--- START ---

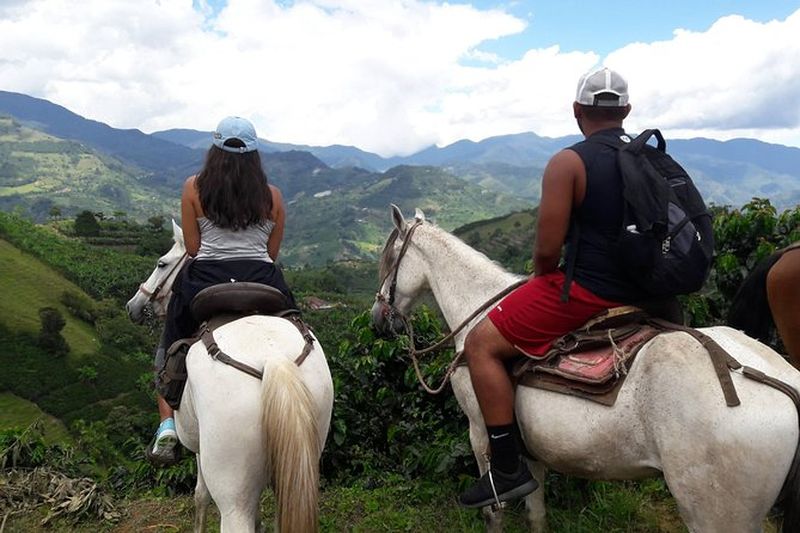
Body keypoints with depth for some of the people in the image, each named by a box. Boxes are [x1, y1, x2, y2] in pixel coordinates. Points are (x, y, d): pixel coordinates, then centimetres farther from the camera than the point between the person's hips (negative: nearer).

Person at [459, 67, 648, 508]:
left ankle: (507, 469, -2)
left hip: (586, 291, -8)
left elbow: (546, 249, -16)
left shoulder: (568, 162, -13)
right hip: (642, 290, 9)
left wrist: (542, 277, 6)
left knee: (481, 344, -2)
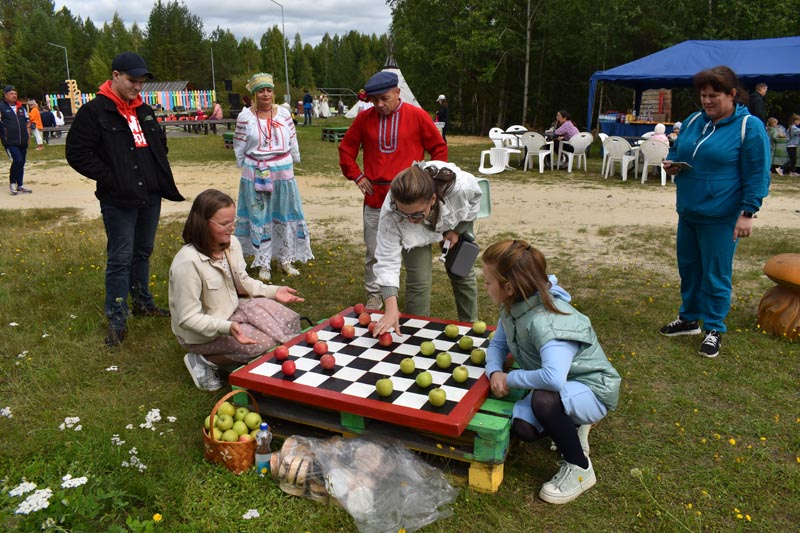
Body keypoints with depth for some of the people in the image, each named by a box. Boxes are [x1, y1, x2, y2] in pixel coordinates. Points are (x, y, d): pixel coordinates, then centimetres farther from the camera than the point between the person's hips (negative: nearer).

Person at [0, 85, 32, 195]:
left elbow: (26, 121, 23)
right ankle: (12, 183, 0)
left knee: (21, 163, 10)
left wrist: (27, 134, 14)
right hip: (10, 142, -6)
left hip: (23, 141, 6)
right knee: (17, 160, -18)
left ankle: (19, 186, 20)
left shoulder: (21, 108, 15)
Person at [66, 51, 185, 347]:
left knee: (143, 252, 17)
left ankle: (143, 303, 32)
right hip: (118, 200, -7)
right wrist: (110, 178, -15)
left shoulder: (145, 112, 13)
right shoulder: (94, 111, -9)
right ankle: (116, 320, 7)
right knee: (120, 258, -3)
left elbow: (161, 143, 27)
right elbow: (77, 153, -12)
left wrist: (159, 172, 12)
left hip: (151, 197, 7)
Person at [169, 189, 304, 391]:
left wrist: (273, 291, -4)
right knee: (264, 344, -24)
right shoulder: (188, 262, -28)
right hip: (202, 333, -7)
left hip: (233, 310, 7)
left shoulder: (232, 244, -5)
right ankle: (204, 361, -4)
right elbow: (188, 318, -26)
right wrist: (226, 327, -39)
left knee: (289, 321, -10)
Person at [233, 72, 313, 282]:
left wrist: (294, 162, 13)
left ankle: (285, 259, 24)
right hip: (255, 175, -2)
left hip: (283, 172, 2)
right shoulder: (245, 117, -5)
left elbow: (292, 142, 9)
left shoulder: (284, 113, 2)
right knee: (259, 218, 5)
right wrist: (245, 167, 8)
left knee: (285, 216, 9)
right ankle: (263, 264, 16)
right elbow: (239, 146, 3)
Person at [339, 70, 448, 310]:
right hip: (375, 198, 2)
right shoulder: (364, 118, 4)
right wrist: (357, 176, 6)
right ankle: (374, 296, 23)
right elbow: (346, 149, 16)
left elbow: (439, 149, 5)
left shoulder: (417, 116, -2)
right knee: (374, 253, 8)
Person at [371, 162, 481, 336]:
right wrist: (391, 309, -49)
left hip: (455, 222, 1)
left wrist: (457, 230, -15)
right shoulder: (390, 211, -43)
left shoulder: (461, 186, -44)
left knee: (463, 273, 8)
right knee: (418, 280, -12)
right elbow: (387, 258, -41)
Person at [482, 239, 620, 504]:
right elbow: (497, 344, 3)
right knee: (522, 428, -12)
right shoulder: (513, 307, -8)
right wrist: (494, 371, -19)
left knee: (544, 399, -37)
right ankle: (572, 424, 21)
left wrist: (511, 379, -32)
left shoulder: (547, 322, -37)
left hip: (592, 390, -8)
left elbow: (553, 377, -51)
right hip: (561, 387, 8)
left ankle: (579, 469, -10)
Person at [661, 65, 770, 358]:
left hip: (720, 217, -6)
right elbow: (676, 149, 24)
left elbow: (757, 176, -9)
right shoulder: (693, 121, 9)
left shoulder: (749, 127, -8)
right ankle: (689, 318, 33)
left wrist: (747, 213, -14)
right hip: (688, 212, 6)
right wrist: (671, 164, 1)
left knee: (715, 274, 2)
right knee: (688, 266, 16)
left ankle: (713, 330, 17)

--- END ---

### WHAT THE TASK REQUIRES
Please rewrite the records starting with the line that contains "right elbow: (188, 318, -26)" and going on through the line that contains "left shoulder: (547, 322, -37)", both included, and give only those lines. Multiply each keypoint's x, y and depth values by 0.8 and round to whole numbers (halves up), leaving the person lines with their boxes as they are.

### REPLY
right elbow: (150, 254, -21)
right wrist: (181, 262, -31)
left knee: (231, 257, -8)
Person at [233, 72, 313, 282]:
left wrist: (235, 130, 10)
left ankle: (228, 207, 19)
right hip: (204, 140, -2)
left hip: (226, 138, 2)
right shoulder: (196, 94, -4)
left elbow: (234, 114, 7)
left shoulder: (227, 90, 2)
right knee: (207, 174, 4)
right wrist: (196, 134, 6)
left knee: (228, 173, 7)
right ankle: (210, 211, 13)
right elbow: (191, 117, 2)
Person at [339, 70, 448, 310]:
right hip: (300, 158, 2)
right shoulder: (291, 94, 3)
right wrist: (286, 141, 5)
right ankle: (299, 237, 18)
right elbow: (277, 119, 13)
left elbow: (351, 119, 4)
left shoulder: (334, 93, -2)
right knee: (299, 202, 6)
Person at [371, 162, 481, 336]:
right wrist: (313, 247, -39)
left hip: (364, 178, 1)
left wrist: (366, 184, -12)
right shoulder: (312, 169, -34)
left shoulder: (369, 149, -35)
left knee: (370, 218, 6)
right knee: (334, 224, -10)
right elbow: (310, 206, -33)
Person at [482, 239, 620, 504]:
right elbow: (398, 275, 2)
right knee: (418, 342, -10)
right shoulder: (410, 246, -6)
right wrist: (395, 297, -15)
left knee: (435, 319, -30)
right ankle: (458, 339, 17)
left wrist: (409, 303, -26)
left shoulder: (438, 258, -30)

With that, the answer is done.